Swirrl / table2qb

A generic pipeline for converting tabular data into rdf data cubes
Eclipse Public License 1.0
14 stars 4 forks source link

Configure column order #36

Open Robsteranium opened 6 years ago

Robsteranium commented 6 years ago

The order of columns in observations input data affects the order in which slugs are inserted into URIs. This means that 2 spreadsheets having different column orders could lead to 2 different URIs for the same observation. We need to make sure that the column order is consistent to avoid partial uploads (e.g. initial insert then subsequent update) creating duplicates.

In the past we have stored the initial order of the upload using the qb:order property of the component spec (this was then later retrieved to enable the re-ordering of subsequent uploads).

In this case we could define this by configuration - e.g. the order the columns are specified in the columns.csv. Once we store the configuration in the database (#21) this would need to be recorded as an explicit column order property.

This configuration would be used to reorder the columns before passing to csv2rdf. We could also create e.g. <compspec1> qb:order 1 triples.

RickMoynihan commented 6 years ago

Added test for this in this PR on ONS:

https://github.com/ONS-OpenData/GDP-vocabs/pull/1

ajtucker commented 6 years ago

I refactored the tests to a separate repo, https://github.com/ONS-OpenData/GDP-tests. Would you be able to add it there?

Robsteranium commented 4 years ago

We've since seen table2qb being used quite often with a different columns-csv for each cube. Without a global columns configuration it wouldn't be possible to have a global ordering of columns.

Indeed it may make more sense anyway to let the qb:order of component-specs be determined by the order columns appear in the input csv.

As above, this means that we would need to provide validation within the database to ensure that partial uploads of a cube were consistent. We could check that each component-spec had only one value of qb:order and this would guarantee consistency of observation URIs, at least for the default template (all bets are off if these are reconfigured #125).

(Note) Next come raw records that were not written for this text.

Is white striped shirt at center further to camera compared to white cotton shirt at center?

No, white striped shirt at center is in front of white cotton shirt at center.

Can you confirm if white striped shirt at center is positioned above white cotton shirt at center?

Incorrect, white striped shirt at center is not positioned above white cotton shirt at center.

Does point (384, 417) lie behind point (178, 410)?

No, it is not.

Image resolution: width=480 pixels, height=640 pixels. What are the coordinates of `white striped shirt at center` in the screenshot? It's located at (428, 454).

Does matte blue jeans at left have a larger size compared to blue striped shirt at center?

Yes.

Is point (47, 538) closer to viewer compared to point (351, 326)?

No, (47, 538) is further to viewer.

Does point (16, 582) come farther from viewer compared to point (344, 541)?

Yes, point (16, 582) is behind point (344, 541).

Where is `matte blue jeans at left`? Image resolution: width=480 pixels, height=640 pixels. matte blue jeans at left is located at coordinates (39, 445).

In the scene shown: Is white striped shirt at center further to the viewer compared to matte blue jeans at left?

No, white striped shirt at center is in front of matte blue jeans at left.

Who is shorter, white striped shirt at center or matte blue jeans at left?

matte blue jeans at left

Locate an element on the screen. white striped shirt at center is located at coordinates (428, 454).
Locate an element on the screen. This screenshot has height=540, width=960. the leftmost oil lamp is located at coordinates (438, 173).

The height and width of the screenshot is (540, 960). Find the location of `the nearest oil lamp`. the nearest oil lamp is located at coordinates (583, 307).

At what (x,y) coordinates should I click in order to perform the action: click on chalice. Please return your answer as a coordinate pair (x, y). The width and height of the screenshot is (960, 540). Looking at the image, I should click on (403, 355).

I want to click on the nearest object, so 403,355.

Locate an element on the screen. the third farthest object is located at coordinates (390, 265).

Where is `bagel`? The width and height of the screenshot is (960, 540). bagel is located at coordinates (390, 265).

It would be possible for downstream applications like ons-table2qb that wrap table2qb to be more permissive. These applications could query the database to retrieve the order of an existing cube from it's DSD, then re-order the observation csv before passing it to table2qb. This is how sns-graft works: the first upload sets the precedent for the component order and subsequent uploads are pre-processed to match this.